Entretien avec Jimmy Hunt
Par Émilie Bergeron
Fraîchement revenu d’une tournée sur la Côte-Nord, Jimmy Hunt s’est donné en spectacle dimanche dernier sur l’intime Scène des Arbres d’Osheaga. Dans une performance éclair de trente minutes, il a proposé des variantes parfois plus rock’n roll, mais toujours avec cette sensibilité folk.
L’ex-membre de la formation rock Chocolat peut difficilement trancher, à savoir s’il est plus folk que rock. Et puis d’abord, pourquoi faudrait-il avoir à choisir? Quoi qu’il en soit, tout de suite après sa performance, Jimmy Hunt paraissait parfaitement détendu et satisfait. Le grand gaillard, originaire de St-Nicolas, près de Québec, figurait parmi les quelques groupes francophones invités d’Osheaga 2011. «Peut-être bien que ça nous a attiré un nouveau public qui nous connait moins, un public plus anglophone, mais honnêtement je n’y pense pas trop.»
Chose certaine, les mots le passionnent, et ce, dans leur plus infime simplicité. «On dit souvent que le français est une langue complexe. Toutefois, c’est faux de penser que l’anglais est une langue plus appropriée en musique. Ce qui est intéressant, c’est de puiser dans la simplicité des mots, de trouver les formules courtes pour créer des images, signifier des choses. Et on peut très bien le faire en français.» Et en effet, bien des métaphores le prouvent dans les chansons de Jimmy, provoquant parfois des images loufoques et improbables.

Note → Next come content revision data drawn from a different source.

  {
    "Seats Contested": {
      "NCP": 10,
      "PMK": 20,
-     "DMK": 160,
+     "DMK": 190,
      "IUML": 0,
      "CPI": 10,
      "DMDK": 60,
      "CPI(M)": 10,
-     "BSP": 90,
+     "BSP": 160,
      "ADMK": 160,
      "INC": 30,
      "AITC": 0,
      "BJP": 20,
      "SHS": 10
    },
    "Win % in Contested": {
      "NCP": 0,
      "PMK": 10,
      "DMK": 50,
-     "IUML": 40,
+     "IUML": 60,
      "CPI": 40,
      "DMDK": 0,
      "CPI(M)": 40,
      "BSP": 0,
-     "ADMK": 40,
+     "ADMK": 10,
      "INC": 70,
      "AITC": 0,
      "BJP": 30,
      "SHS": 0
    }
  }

L’autodidacte s’est toujours intéressé à la littérature. Ce qu’il lit? «Oh, un peu de tout. C’est temps-ci j’aime bien Christian Bobin. C’est un contemplateur.» Et il aime causer Jimmy Hunt. Il se laisse aller à s’adonner à la conversation, à paraphraser, à revenir sur ses mots, pour en choisir des plus justes.

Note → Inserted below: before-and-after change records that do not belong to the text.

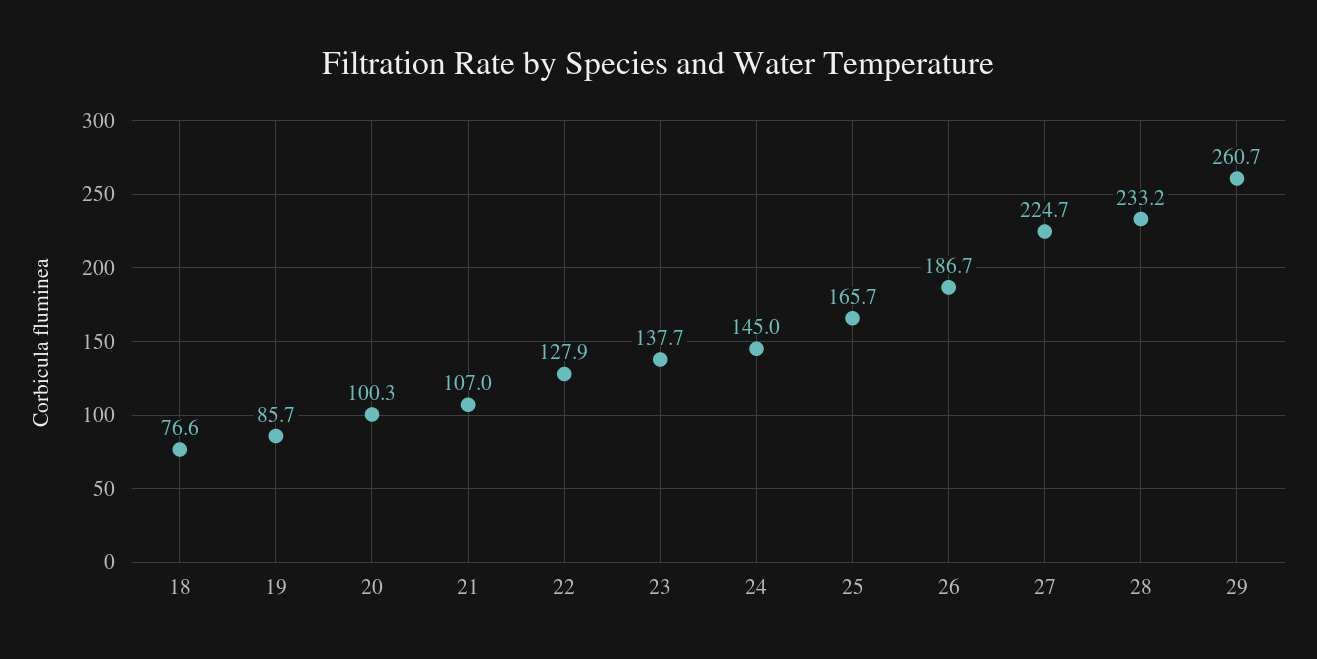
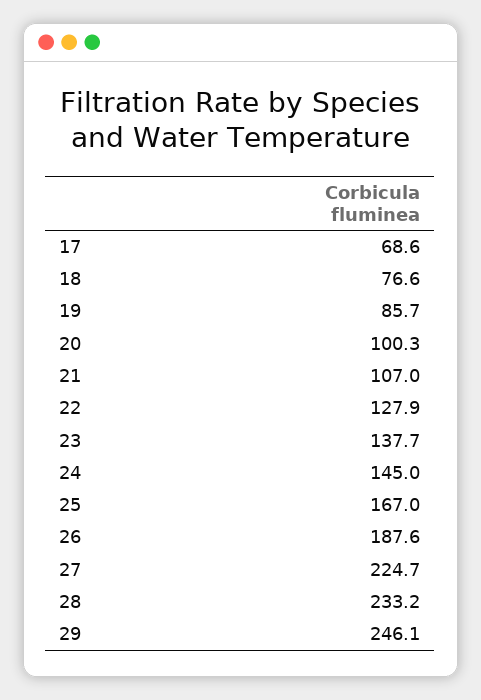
  {
    "18": 76.6,
    "19": 85.7,
    "20": 100.3,
    "21": 107,
    "22": 127.9,
    "23": 137.7,
    "24": 145,
-   "25": 165.7,
+   "25": 167,
-   "26": 186.7,
+   "26": 187.6,
    "27": 224.7,
    "28": 233.2,
-   "29": 260.7
+   "29": 246.1,
+   "17": 68.6
  }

«Je n’ai jamais vraiment composé en équipe. J’ai toujours été un peu dictateur, si on veut, dans ma façon de créer », rigole-t-il. Avant de quitter Chocolat pour poursuivre sa carrière en solo, Jimmy avait déjà auparavant fait un bout de chemin comme homme-orchestre. Et même avec Chocolat, c’est majoritairement seul qu’il composait les textes.
Musicalement, Jimmy Hunt est un autodidacte. Toutefois, il ne va pas s’en dire qu’il a tout de même son cheminement propre. « J’ai grandi en écoutant du Elvis Presley et du Ennio Morricone. Ça a toujours été une espèce de contradiction chez moi, cette fascination pour, d’un côté le rock, puis de l’autre la musique ambiante de film. » Puis, il a commencé en grattant la guitare. En vieillissant, il a suivi plusieurs artistes qui l’influenceront de près ou de loin. Entre autres Neil Young, Bob Dylan et même Jimi Hendrix. Une des rencontres déterminantes pour Jimmy Hunt fut sans doute celle de Fred Fortin. «Quand j’ai commencé à vraiment faire de la musique, c’était un des seuls à faire ça, chanter du folk en français, avec cette influence américaine.» On se rappelle notamment la mémorable rencontre musicale de l’un et de l’autre à Mange ta ville.
Il parle d’amour, il parle de femmes, il utilise des mots aussi simples que «je t’aime». Certains qualifieront ses chansons de l’ordre du kitsch. Or, plus on l’écoute, plus les nuances se dessinent. On comprend alors cette fausse candeur. « Dans toute forme d’art, ce qui est intéressant c’est de trouver la brèche, la limite qui fait qu’on ne peut pas classifier, qu’on ne peut pas dire c’est quoi exactement. Ce qui finalement capte l’attention.»
De toute façon, peut-on vraiment échapper au kitsch? Quoi qu’il en soit, Milan Kundera, dans un élan fataliste, écrivait : «Avant d’être oubliés, nous serons changés en kitsch. Le kitsch, c’est la station de correspondance entre l’être et l’oubli.»